Il fattore Trump, ha ammesso Netanyahu di ritorno dal viaggio americano, ha cambiato il gioco. E consente a Israele di provare a cancellare una sconfitta politica – cristallizzata dalla propagandistica dimostrazione di forza esibita da Hamas durante il rilascio degli ostaggi – tanto più cocente perché esito di un’indiscutibile vittoria militare. Per il gruppo palestinese, resistere e obbligare il nemico a trattare è invece – a discapito della distruzione di Gaza e della sofferenza imposta a una popolazione civile immolata come capro sacrificale – un successo. E ciò è intollerabile per Bibi e i suoi alleati.
Cambiare le carte in tavola
Il ritorno di Trump consente ora a Netanyahu, e agli intransigenti fautori della Grande Israele biblica, di rimettere in discussione l’accordo voluto dall’amministrazione Biden.
Ormai liberatosi dell’inviso presidente dem e contando sugli scenari annunciati dal nuovo inquilino della Sala ovale, Netanyahu non vuole affatto l’avvio della fase 2 che dovrebbe mettere in agenda il futuro assetto di Gaza e la prospettiva di un pur futuribile stato palestinese.
Contrariamente a quanto accadeva nell’era Biden, gli obiettivi strategici di Netanyahu e Trump ora coincidono pienamente. Nella Striscia ridotta a nuovo Boardwalk Empire possono esserci solo marines e croupier, grandi alberghi e casinò, turisti e svettanti grattacieli: non certo palestinesi. Trump è convinto che Egitto e Giordania, finanziariamente e militarmente sostenuti dagli Usa, si piegheranno e accetteranno di farsi carico dei gazawi.

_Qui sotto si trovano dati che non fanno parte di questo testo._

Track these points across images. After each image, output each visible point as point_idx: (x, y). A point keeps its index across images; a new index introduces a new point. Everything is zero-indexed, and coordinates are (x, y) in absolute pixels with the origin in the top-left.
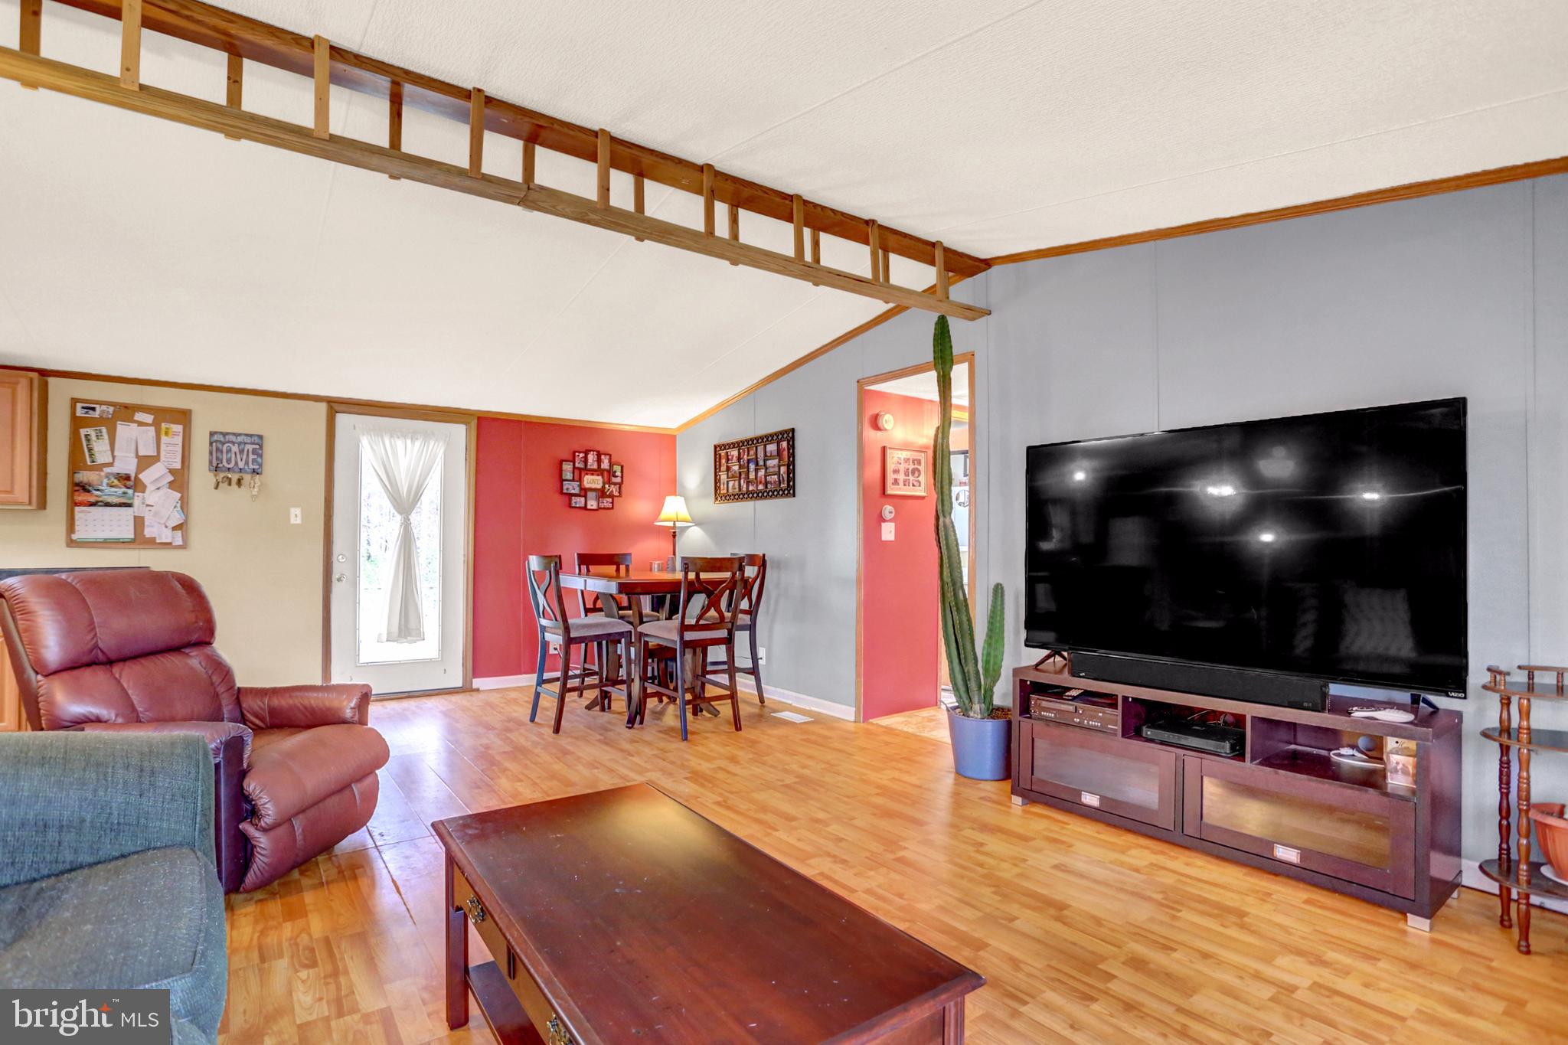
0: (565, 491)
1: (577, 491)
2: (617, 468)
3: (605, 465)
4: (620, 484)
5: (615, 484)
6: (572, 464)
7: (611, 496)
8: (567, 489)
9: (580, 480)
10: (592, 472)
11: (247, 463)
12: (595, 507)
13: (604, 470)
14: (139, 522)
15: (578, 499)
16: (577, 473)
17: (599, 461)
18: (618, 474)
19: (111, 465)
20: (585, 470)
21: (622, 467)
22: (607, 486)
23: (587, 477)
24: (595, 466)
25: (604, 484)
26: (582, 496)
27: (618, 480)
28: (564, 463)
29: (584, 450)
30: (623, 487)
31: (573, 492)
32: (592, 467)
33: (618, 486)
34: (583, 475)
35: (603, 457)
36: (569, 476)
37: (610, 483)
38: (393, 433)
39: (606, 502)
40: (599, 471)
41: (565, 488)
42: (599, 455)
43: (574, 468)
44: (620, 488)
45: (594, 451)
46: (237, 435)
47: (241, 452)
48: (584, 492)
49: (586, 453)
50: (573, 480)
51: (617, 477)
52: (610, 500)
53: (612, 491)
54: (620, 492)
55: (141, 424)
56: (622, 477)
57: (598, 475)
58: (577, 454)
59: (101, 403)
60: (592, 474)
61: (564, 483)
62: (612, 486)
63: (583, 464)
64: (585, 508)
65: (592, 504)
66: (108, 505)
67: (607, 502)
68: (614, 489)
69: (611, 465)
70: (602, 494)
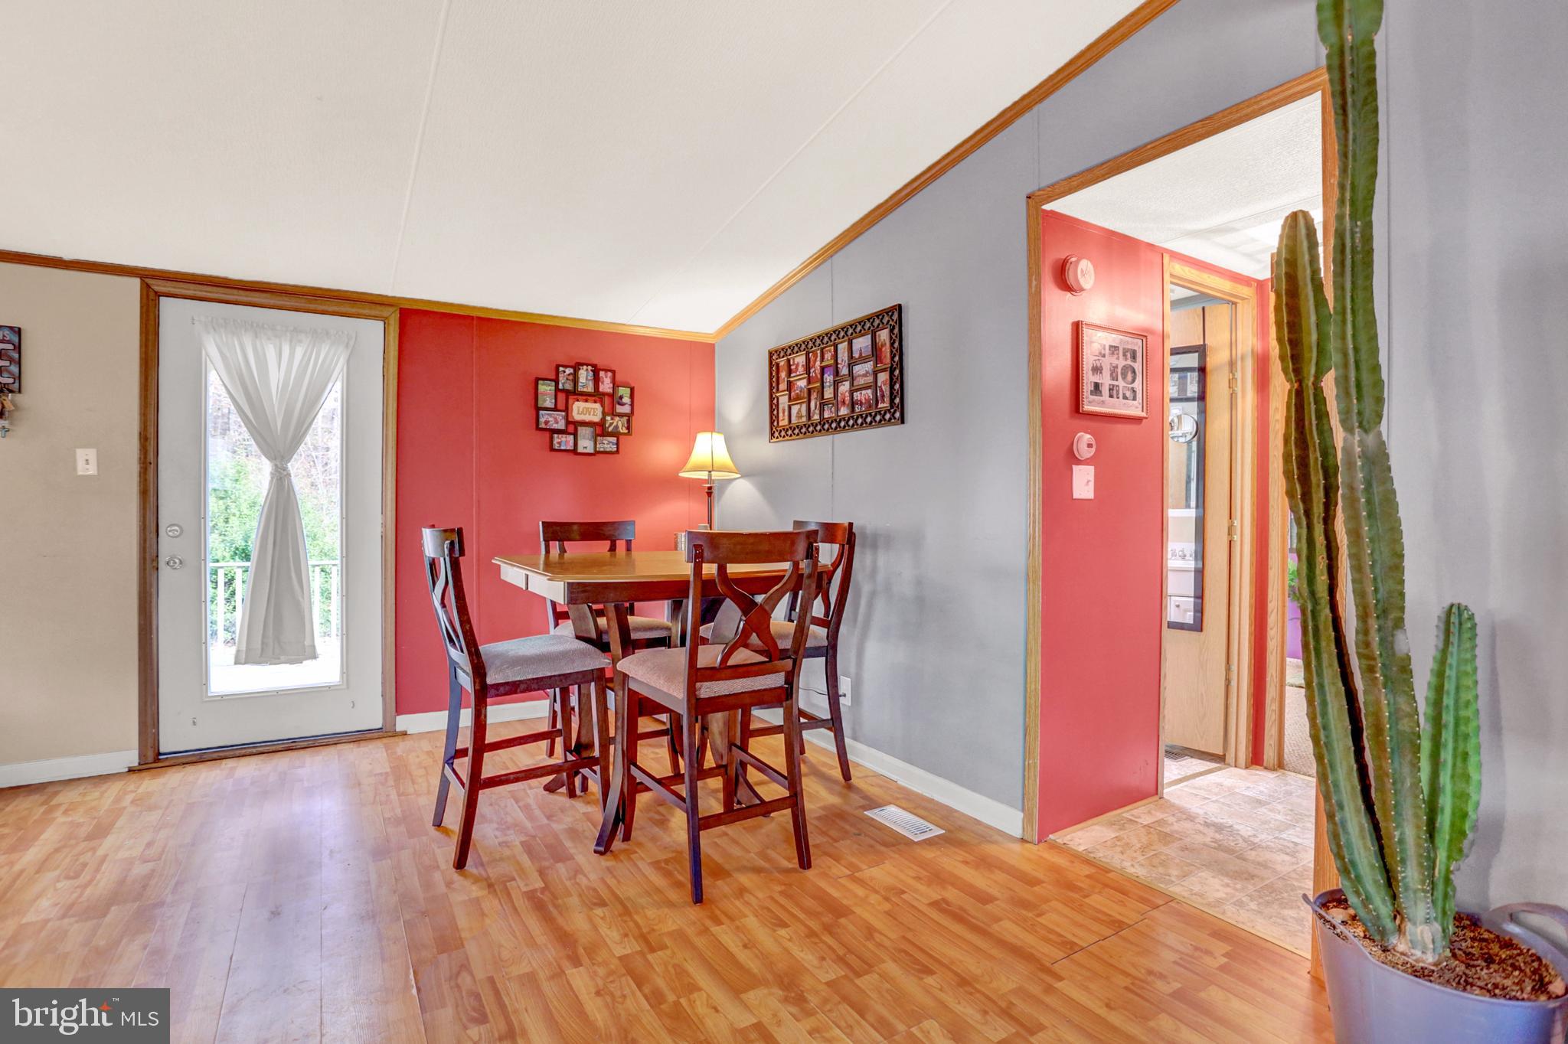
0: (542, 426)
1: (561, 425)
2: (624, 391)
3: (606, 386)
4: (629, 417)
5: (621, 415)
6: (553, 383)
7: (616, 434)
8: (546, 423)
9: (567, 410)
10: (586, 396)
12: (590, 450)
13: (604, 394)
15: (563, 438)
16: (561, 397)
17: (597, 380)
18: (626, 400)
20: (574, 393)
21: (632, 390)
22: (608, 418)
23: (577, 404)
24: (590, 388)
25: (604, 414)
26: (570, 434)
27: (626, 409)
28: (540, 382)
29: (573, 364)
30: (634, 419)
31: (555, 426)
32: (585, 390)
33: (625, 418)
34: (570, 401)
35: (602, 374)
36: (549, 403)
37: (614, 414)
38: (257, 329)
39: (607, 444)
40: (596, 396)
41: (542, 420)
42: (596, 371)
43: (557, 390)
44: (628, 421)
45: (587, 365)
48: (573, 427)
49: (576, 367)
50: (555, 409)
51: (623, 404)
52: (614, 440)
53: (617, 427)
54: (628, 428)
56: (632, 405)
57: (595, 402)
58: (561, 369)
60: (586, 401)
61: (541, 412)
62: (617, 419)
63: (572, 384)
64: (574, 451)
65: (586, 444)
67: (609, 442)
68: (620, 423)
69: (615, 385)
70: (600, 430)
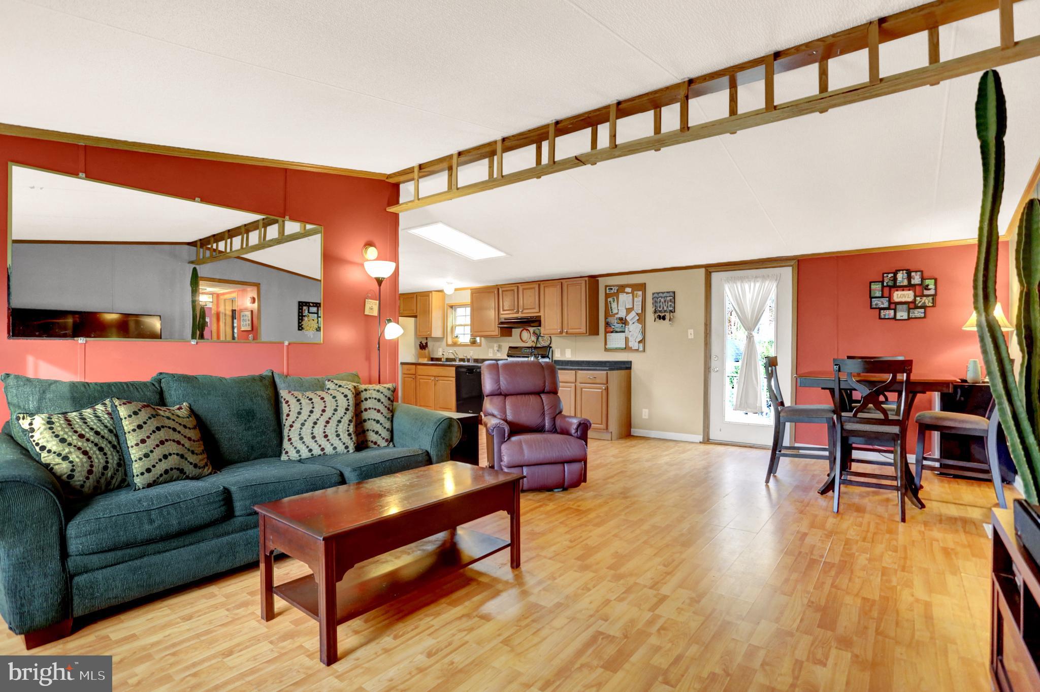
0: (874, 306)
1: (886, 305)
2: (931, 283)
3: (916, 279)
4: (934, 296)
5: (928, 296)
6: (880, 283)
7: (924, 307)
8: (876, 304)
9: (890, 297)
10: (903, 288)
11: (667, 307)
12: (905, 317)
13: (915, 285)
14: (627, 339)
15: (887, 312)
16: (886, 290)
17: (909, 278)
18: (932, 286)
19: (617, 313)
20: (895, 286)
21: (936, 280)
22: (918, 299)
23: (896, 293)
24: (905, 283)
25: (915, 296)
26: (892, 309)
27: (932, 292)
28: (872, 284)
29: (894, 271)
30: (938, 298)
31: (882, 306)
32: (902, 284)
33: (930, 298)
34: (892, 292)
35: (913, 274)
36: (878, 294)
37: (923, 296)
39: (918, 313)
40: (910, 286)
41: (874, 303)
42: (909, 273)
43: (883, 286)
44: (933, 299)
45: (903, 270)
46: (663, 293)
47: (665, 301)
48: (893, 306)
49: (895, 274)
50: (882, 297)
51: (930, 289)
52: (923, 310)
53: (925, 303)
54: (933, 303)
55: (627, 293)
56: (936, 289)
57: (909, 290)
58: (885, 275)
59: (614, 286)
60: (903, 290)
61: (873, 299)
62: (925, 298)
63: (893, 282)
64: (894, 318)
65: (902, 314)
66: (617, 332)
67: (919, 312)
68: (928, 301)
69: (923, 279)
70: (911, 306)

Così come abbozzerà anche il sin troppo pragmatico saudita Bin Salman. Secondo il tycoon, dollari e cannoni possono tutto: il mondo si adeguerà.
Constatando il palese venir meno delle garanzie americane sull’accordo, Hamas mostra che il re è nudo. Cosa mai può garantire un garante che, in sintonia con la parte avversa, intende spostare i palestinesi fuori da Gaza mentre il negoziato in corso dovrebbe porre le basi per un futuro assai diverso?
Un nodo che nemmeno un Trump che si sente onnipotente può tagliare gordianamente, minacciando di scatenare «l’inferno» se gli ostaggi non saranno liberati. Perché un accordo tiene solo se le parti che lo hanno stipulato – malgrado le riserve – giocano, anche temporaneamente, lo stesso gioco. Se cambiano le carte in tavola, difficilmente la partita può andare avanti.